### WORK TO COMPLETE
In the advice column below, how long has the columnist been with his boyfriend?

### PROVIDED PASSAGE
▼

I’m a 25-year-old straight female. I’ve been dating my boyfriend
for only a few months, but we fell in love fast. He is a caring
person, and I want to make this last. However, he doesn’t turn me
on. It has nothing to do with looks — he’s GORGEOUS — but rather
with the fact that I am submissive and like things rough (rape fantasies,
being tied up, etc.). He is GGG and tries, but he is just too timid.
The last guy I dated used to toss me around like a rag doll, and
I miss being dominated.
I talked to my wonderful GGG boyfriend, and he agreed right
away to have a threesome with my previous guy. I haven’t talked
to the previous guy yet, but I’m sure he’d be into it. This
threesome would allow my ex to do something really kinky, which
I know he would love, and I would get the abuse I need and
my boyfriend would get a “lesson” in the art of sub/dom sex. But
…
1. Am I being a selfish bitch?
2. Is it a bad sign that he’s not satisfying me sexually at
three months?
3. Thank you!
Needs Some Abuse
1. You have needs, NSA, and you’re articulating them clearly and
thoughtfully; you’re being considerate and deliberate. And, yeah,
you’re also being a selfish bitch.
Good for you.
You have a right to be a little selfish — we all have a right to
be a little selfish — when it comes to sex. You have needs and you
want them met and you want your gorgeous boyfriend to meet them.
Why? Because you’re a selfish bitch, no question, but that’s not
the only reason. You also want him to meet your needs — ably, skillfully
— because you want to stay with him, NSA. Showing him how to meet
your needs — even if that requires bringing in the kinky ex for
a tutorial — is one way to make that happen. The current boyfriend
agreed to the threesome idea quickly because he can see that. Take
yes for an answer, NSA!
2. Some couples click right away, and some couples take some time
to find their groove. My boyfriend doesn’t allow me to write about
our sex life in any detail — privacy is his kink — but he will allow
me to say this: The sex we’re having at 15 years is a lot better
than the sex we were having at 15 weeks. So don’t despair that your
boyfriend isn’t totally satisfying you at three months. We got there
(within a year), NSA, and you can too (with some effort).
3. No, NSA, thank you. It’s not often that a letter from
a straight reader forces me to go lie down in a dark room for half
the day with a warm washcloth over my eyes. The threesome you describe
is beyond hot; you’d be a fool not to go for it, and I’d be drummed
out of the Brotherhood of Amalgamated Male Sex Advice Columnists
Who Are Men (Local 609) if I didn’t urge you to go for it. This
threesome will help your current boyfriend up his game, thereby
saving this relationship, or it will provide you with memories that
you’ll cherish for the rest of your life. (And by “cherish for the
rest of your life,” I mean “masturbate about for decades to come.”)

▲

### RECORD SET
▼

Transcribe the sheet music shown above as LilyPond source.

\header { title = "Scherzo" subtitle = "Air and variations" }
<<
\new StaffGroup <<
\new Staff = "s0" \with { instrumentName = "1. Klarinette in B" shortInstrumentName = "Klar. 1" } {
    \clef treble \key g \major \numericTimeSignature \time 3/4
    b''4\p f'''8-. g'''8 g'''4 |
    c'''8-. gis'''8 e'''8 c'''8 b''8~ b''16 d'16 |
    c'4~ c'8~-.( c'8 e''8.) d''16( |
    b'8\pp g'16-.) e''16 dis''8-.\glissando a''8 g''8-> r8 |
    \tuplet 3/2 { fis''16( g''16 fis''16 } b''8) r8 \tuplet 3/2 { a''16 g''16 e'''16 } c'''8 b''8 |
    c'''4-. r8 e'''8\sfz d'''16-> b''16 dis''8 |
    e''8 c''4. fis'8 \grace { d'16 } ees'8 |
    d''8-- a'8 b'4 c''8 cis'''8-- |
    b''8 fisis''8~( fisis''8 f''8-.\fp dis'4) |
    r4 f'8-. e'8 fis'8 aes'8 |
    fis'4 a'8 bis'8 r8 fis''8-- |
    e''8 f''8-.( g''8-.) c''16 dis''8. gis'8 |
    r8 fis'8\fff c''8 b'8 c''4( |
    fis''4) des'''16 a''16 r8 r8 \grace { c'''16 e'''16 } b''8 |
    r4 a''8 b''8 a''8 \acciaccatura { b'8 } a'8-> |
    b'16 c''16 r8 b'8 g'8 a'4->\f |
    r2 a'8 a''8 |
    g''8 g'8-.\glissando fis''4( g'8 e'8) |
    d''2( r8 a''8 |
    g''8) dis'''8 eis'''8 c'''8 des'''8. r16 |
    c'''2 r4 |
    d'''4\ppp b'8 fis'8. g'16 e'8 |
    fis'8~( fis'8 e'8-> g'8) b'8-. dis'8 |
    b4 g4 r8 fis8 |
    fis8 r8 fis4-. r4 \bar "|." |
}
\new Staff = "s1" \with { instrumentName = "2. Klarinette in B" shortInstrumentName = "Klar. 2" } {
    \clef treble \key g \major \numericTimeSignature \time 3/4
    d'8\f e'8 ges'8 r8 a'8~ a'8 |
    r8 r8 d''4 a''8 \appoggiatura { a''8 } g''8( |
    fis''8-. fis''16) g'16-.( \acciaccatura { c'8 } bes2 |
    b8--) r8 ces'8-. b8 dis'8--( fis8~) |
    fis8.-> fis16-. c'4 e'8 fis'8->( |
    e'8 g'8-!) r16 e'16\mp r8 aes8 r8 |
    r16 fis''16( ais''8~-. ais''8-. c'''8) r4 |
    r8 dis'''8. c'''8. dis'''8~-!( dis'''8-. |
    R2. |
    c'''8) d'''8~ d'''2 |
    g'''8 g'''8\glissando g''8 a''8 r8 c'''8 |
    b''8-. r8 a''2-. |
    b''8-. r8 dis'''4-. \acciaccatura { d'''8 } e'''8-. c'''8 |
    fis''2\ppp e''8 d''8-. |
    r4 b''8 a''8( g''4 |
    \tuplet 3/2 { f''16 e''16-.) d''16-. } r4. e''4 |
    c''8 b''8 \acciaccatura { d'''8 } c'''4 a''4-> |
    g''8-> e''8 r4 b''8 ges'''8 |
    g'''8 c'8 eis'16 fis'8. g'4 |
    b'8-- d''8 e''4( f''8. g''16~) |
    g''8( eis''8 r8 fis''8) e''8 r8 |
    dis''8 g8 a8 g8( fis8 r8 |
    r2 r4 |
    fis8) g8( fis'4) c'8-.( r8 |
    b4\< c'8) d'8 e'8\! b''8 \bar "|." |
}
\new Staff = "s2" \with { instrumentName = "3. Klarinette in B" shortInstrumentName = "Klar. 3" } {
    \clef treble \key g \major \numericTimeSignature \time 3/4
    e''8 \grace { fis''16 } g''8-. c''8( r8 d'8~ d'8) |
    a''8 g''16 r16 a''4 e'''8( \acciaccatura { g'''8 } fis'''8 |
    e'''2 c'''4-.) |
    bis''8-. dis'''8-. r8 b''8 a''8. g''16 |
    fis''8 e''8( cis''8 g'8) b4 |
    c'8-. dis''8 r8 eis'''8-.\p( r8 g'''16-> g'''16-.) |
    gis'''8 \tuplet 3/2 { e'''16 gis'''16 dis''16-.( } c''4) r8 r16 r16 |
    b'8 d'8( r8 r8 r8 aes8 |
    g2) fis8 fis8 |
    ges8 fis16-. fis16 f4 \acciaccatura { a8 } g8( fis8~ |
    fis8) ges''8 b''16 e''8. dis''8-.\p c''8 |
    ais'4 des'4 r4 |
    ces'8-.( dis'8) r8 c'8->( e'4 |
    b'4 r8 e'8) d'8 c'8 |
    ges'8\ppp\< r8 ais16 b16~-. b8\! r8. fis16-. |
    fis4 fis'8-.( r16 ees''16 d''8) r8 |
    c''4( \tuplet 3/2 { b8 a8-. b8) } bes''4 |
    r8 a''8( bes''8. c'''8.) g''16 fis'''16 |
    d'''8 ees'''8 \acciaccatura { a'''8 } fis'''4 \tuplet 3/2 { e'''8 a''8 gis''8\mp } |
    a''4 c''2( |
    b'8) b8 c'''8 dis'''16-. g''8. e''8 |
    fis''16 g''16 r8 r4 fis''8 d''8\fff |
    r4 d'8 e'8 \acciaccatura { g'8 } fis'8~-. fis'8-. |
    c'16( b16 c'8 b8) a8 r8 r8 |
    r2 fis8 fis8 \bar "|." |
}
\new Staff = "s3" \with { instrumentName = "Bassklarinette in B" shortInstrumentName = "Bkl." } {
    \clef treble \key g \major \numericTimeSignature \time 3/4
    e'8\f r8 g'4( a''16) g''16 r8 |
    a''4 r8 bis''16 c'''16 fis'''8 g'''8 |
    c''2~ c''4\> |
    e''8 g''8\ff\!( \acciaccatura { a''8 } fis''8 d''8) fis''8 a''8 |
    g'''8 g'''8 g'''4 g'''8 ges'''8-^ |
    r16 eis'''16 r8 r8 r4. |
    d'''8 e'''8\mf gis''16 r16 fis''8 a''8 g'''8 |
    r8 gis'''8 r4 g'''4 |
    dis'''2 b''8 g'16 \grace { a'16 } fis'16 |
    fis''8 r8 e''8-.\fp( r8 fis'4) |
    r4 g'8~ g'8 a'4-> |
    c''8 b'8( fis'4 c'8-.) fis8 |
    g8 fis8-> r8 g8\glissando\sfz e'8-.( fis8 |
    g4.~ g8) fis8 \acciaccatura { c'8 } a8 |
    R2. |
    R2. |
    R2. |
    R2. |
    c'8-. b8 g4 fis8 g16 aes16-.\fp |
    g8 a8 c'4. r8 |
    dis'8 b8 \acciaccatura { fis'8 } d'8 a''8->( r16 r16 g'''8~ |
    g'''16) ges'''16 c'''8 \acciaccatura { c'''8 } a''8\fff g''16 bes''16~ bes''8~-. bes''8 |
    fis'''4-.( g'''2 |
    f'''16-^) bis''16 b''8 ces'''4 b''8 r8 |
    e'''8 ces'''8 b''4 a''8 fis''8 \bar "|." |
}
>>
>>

▲

### TASK RESPONSE
15 years.